Of our three specimens, Cerner offers the highest earnings percentages over its current stock price in all time periods, where Veeva offers the lowest percentage in the current quarter, while Athenahealth offers it the rest of the way.

• Earnings Growth: For long-term investors this metric is one of the most important to consider, as it denotes the percentage by which earnings are expected to grow or shrink as compared to earnings from corresponding periods a year prior.

For earnings growth, Veeva is projected to deliver the greatest growth overall, while Athenahealth is foreseen delivering the slowest growth overall, with some shrinkage in the current quarter.

• Price Targets: Like earnings estimates above, a company's stock price targets must also be converted into a percentage of its current price to properly compare multiple companies.

For their high, mean and low price targets over the coming 12 months, analysts believe Athenahealth's stock has the greatest upside potential and greatest downside risk, while Cerner's stock is believed to have least upside potential and Veeva's is seen having the least downside risk.

It must be noted, however, that Veeva's stock is already trading below its low target. While this may mean increased potential for a sharp move upward, it may warrant a reassessment of future expectations.

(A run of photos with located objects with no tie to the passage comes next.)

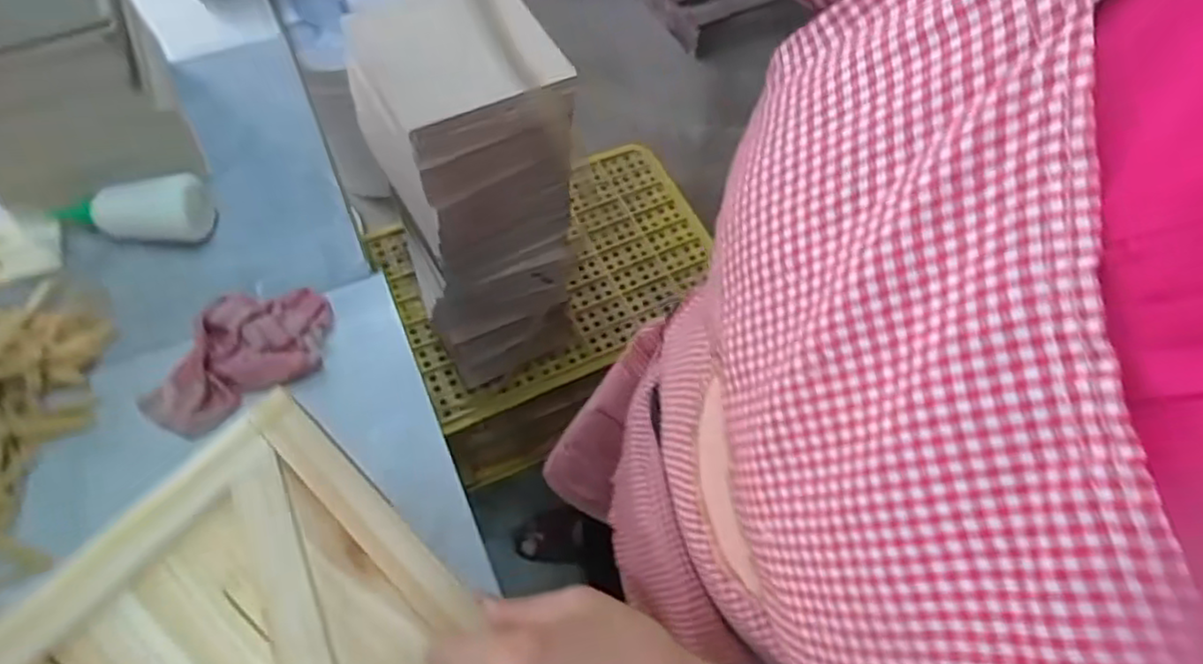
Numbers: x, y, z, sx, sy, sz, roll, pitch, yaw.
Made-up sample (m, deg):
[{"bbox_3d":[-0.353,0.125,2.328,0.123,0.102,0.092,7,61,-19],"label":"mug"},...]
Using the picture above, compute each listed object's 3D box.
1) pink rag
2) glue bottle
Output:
[{"bbox_3d":[-0.343,0.017,0.645,0.178,0.029,0.108,-27,67,-17],"label":"pink rag"},{"bbox_3d":[-0.482,-0.128,0.703,0.157,0.046,0.059,2,62,-3],"label":"glue bottle"}]

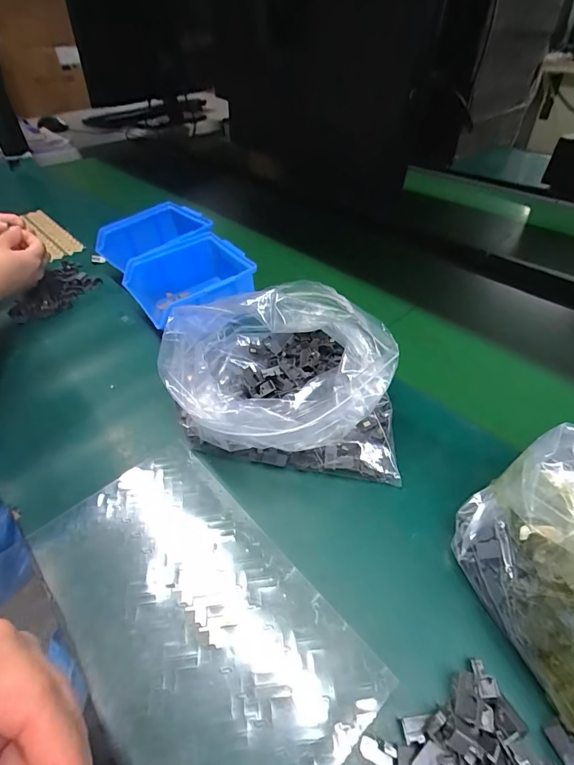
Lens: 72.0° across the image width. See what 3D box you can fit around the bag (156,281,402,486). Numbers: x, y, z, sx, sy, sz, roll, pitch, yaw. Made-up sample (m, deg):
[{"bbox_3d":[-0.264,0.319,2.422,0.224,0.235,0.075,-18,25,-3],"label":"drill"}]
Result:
[{"bbox_3d":[-0.010,-0.004,0.352,0.204,0.100,0.157,0,45,4],"label":"bag"}]

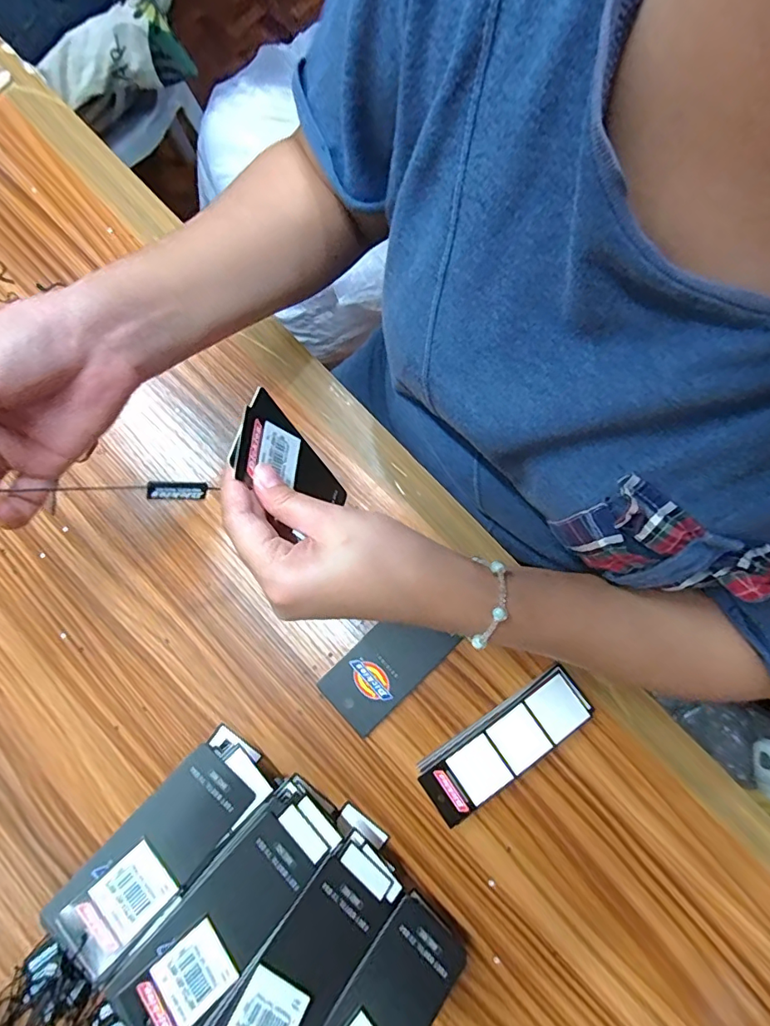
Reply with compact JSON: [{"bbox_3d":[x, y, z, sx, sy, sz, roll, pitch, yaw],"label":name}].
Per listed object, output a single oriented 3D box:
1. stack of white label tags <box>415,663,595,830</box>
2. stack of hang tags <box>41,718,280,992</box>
[{"bbox_3d":[0.082,0.155,0.337,0.122,0.019,0.040,-34,82,-7],"label":"stack of white label tags"},{"bbox_3d":[-0.128,0.194,0.296,0.052,0.023,0.128,42,52,6],"label":"stack of hang tags"}]

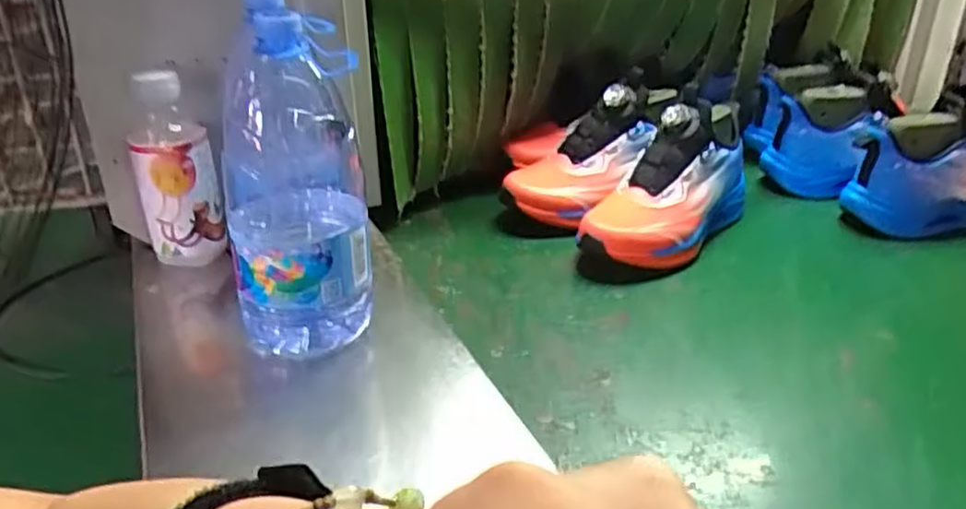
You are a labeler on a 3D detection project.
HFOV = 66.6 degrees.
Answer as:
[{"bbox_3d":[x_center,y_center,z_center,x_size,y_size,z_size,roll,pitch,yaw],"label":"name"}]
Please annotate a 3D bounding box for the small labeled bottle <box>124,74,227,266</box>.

• Buy/Sell Recommendations: After all is said and done, perhaps the one gauge that sums it all up are analyst recommendations. These have been converted into the percentage of analysts recommending each level. However, I factor only the strong buy and buy recommendations into the ranking. Hold, underperform and sell recommendations are not ranked since they are determined after determining the winners of the strong buy and buy categories, and would only be negating those winners of their duly earned titles.

Of our three contenders, Veeva is best recommended with 3 strong buys and 4 buys representing a combined 87.5% of its 8 analysts, followed by Cerner with 9 strong buy and 13 buy recommendations representing 73.33% of its 30 analysts, and lastly by Athenahealth with 6 strong buy and 6 buy ratings representing 48% of its 25 analysts.

C) Rankings

Having crunched all the numbers and compared all the projections, the time has come to tally up the wins and losses and rank our three competitors against one another.

In the table below you will find all of the data considered above plus a few others not reviewed. Here is where using a company's market cap as a denominator comes into play, as much of the data in the table has been converted into a percentage of market cap for a fair comparison.

The first and last placed companies are shaded. We then add together each company's finishes to determine its overall ranking, with first place finishes counting as merits while last place finishes count as demerits.

And the winner is… Veeva, by a couple of key strokes, outperforming in 14 metrics and underperforming in 3 for a net score of +11, followed very closely behind by Cerner, outperforming in 13 metrics and underperforming in 4 for a net score of +9, and finally by sickly Athenahealth straggling well behind, outperforming in 2 metrics and underperforming in 22 for a net score of -20.

Where the Healthcare Information Services industry is expected to outperform the S&P broader market substantially this and next quarters and in 2015, then outperform modestly beyond, the three largest U.S. companies in the space are expected to split perform over the near term, while all three are seen outgrowing the broader market in 2015 and beyond by some 40% more to 3.1 times.

Yet after taking all company fundamentals into account, Veeva Systems stands first among its peers given its highest cash over market cap, lowest debt over market cap, highest current ratio, highest trailing revenue growth, highest returns on assets and equity, highest future earnings growth overall, best mean and low price targets, and best strong buy and buy analyst recommendations - handily winning the Healthcare Information Services industry competition.